(Série d'exercices):
(a) D'après le texte sur les chiens, quelles sont les trois facultés supérieures enseignées par Saint Thomas d'Aquin ?
(b) Rédigez la suite du texte sur les chiens, à partir de sa dernière phrase.

(Extrait du texte):
.....

Les animaux sont comme des enfants à qui l’on donne des habitudes et qu’ils gardent toute leur vie car un chien est un enfant à vie. D’où nécessité d’y penser avant de prendre un chien chez soi. L’avantage par rapport aux enfants, c´est qu’ils restent enfant leur vie durant, et sont comme eux, sans arrière-pensée à notre égard. Leur dépendance comme leur fidélité sont de tous les instants, et ils en ont conscience. L’enfant s’émancipe, l’animal pas du tout. Il faut donc le savoir quand on adopte un chien, car il vous faudra l’assumer totalement et durant toute sa vie : nourriture, soins, etc.
Le chien possède-t-il les trois facultés supérieures ? Celles enseignées par Saint Thomas d’Aquin : intelligence, volonté, amour. L’intelligence. Elle existe chez le chien, mais elle n’est pas spéculative : Si vous conduisez votre chien à l´école, il n’y apprendra rien. Il ne peut pas, en effet, progresser dans aucune science. Il ne peut pas comprendre ce que vous enseignez aux enfants. Il a par contre un sens que l’homme a peut-être possédé et qu’il a perdu. Le chien sent et devine à distance ce que nous ne pouvons que supputer. Est-ce là une partie de l’intelligence ? Cela est possible, mais reste à démontrer. L’on dit souvent d’un chien qu’il ne lui manque que la parole. C’est vrai ! Mais ce langage des chiens que nous ne saisissons pas toujours, eux en comprennent le nôtre. J’ai constaté que, si je parle à mon chien devant lui, selon ce que je dis, il vient vers moi ou s’en va (s’il s’agit de soins à lui donner par exemple, et qu’il n’aime pas).
Je suis certain qu’un chien que l’on va tuer le sent très fort et en a une certaine conscience : il souffre moralement. Regardez ses yeux : ils vous parlent. J’ai vu cette désolation dans les yeux d’une bergère allemande arrivée au dernier stade d’un cancer ouvert et qui pourrissait vivante. Je l’ai soignée comme mon enfant. Je l’ai faite endormir puis exécuter parce que les médicaments n´arrivaient plus à lui ôter la douleur et qu’elle ne pouvait pas guérir. Je lui ai pris la tête dans mes mains et je lui ai parlé jusqu’au bout. Elle me regardait confiante puis son âme s’est envolé vers Dieu, son créateur.

.....

Entrées de données enregistrées:
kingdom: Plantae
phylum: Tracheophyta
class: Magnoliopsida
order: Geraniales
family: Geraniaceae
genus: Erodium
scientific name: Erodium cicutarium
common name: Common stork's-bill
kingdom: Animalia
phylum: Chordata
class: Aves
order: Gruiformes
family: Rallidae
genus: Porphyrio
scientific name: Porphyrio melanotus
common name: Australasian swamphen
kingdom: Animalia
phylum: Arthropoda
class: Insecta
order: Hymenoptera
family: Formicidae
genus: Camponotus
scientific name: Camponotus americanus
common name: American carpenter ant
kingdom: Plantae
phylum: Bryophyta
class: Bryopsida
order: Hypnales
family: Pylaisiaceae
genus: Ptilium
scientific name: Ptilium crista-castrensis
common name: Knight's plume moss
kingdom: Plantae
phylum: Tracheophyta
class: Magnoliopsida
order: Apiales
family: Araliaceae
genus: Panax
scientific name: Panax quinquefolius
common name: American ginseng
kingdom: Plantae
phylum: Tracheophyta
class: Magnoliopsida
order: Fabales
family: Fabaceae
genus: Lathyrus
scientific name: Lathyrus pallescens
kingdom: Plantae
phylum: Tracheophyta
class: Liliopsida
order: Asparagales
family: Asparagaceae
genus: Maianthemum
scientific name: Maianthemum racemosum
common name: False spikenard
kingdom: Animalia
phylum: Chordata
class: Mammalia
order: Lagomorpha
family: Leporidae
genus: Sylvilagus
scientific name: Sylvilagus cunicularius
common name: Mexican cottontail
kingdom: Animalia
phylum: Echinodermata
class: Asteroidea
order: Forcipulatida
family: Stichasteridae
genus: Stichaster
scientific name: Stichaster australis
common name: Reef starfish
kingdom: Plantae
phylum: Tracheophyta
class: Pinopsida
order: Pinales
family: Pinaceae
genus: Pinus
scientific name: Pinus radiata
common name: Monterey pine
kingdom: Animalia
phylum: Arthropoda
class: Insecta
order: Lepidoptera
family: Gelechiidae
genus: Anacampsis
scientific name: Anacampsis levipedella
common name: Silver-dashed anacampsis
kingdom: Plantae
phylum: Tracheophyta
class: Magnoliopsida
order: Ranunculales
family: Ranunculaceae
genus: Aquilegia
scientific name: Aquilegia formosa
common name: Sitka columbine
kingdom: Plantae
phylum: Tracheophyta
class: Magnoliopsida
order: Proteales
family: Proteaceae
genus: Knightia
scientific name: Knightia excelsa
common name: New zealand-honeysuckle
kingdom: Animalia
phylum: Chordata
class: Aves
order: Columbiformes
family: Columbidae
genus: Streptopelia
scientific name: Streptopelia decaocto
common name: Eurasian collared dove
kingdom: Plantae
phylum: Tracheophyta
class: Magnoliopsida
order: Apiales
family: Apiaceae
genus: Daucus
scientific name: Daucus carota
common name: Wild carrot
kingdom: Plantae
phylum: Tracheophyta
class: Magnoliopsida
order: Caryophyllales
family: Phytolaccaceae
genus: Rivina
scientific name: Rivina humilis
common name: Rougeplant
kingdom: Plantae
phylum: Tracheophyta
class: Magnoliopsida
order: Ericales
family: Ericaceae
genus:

.....

(Résultats des exercices):
(a) L'intelligence, la volonté et l'amour.

(b)
Je pose alors la question : pourquoi Dieu détruirait-il Sa création ? Pourquoi l’anéantirait-il après l’avoir faite si belle ? Ce n’est pas parce que je ne puis justifier l’existence de l’âme de mon chien qu’elle n’existe pas. Saint Paul a écrit que « toute la création gémit dans la douleur de l’enfantement ». Pourquoi gémir si ce n´est pour donner la vie ? Certes, Dieu seul peut combler le cœur de l’homme. Y a t il un inconvénient d’y joindre mon chien ? Dieu en a fait le compagnon de ma vie, mais l’a aussi créé pour Sa gloire. Dieu peut-il porter atteinte à cette Gloire et me priver de l’amour de mon chien et lui du mien ? L’homme seul a la possibilité de la lui refuser. Le Psalmiste nous dit que « tout être créé le chante sans fausses notes et sans interruption » pourquoi pas éternellement ?
Je ne sais si certains théologiens partageront mon point de vue, mais aucun à ma connaissance, et jusqu’à ce jour, n´a pu expliquer ce problème. A ceux qui auraient quelque idée là-dessus de le faire connaître. J’en profite pour ajouter, à l´adresse de certains détracteurs qui prétendent que, si l’on s’occupe des animaux, il n’y a plus de place, sans son cœur, pour les hommes et la misère humaine. Je crois pouvoir dire que ceux qui n´aiment pas les animaux, moins que d’autres encore, n´aiment leurs semblables. Ils ne s’aiment qu’eux-mêmes. L’amour, en effet, n’a pas de frontière. Il n’a pas non plus de limite. Dans sa première épître Saint Jean écrit que « Dieu, c’est l’Amour ». Et nous savons que Dieu est éternel et infini. C’est pourquoi l’amour de l’homme doit être la vivante image de celui de Dieu. Il inclut donc en lui, obligatoirement, celui de toute la création et donc de comprendre aussi mon chien et mon chat. Si je mesurais mon amour, en effet, c’est que je n’aimerais pas. Et ce reproche ne serait que la manifestation camouflée de mon égoïsme.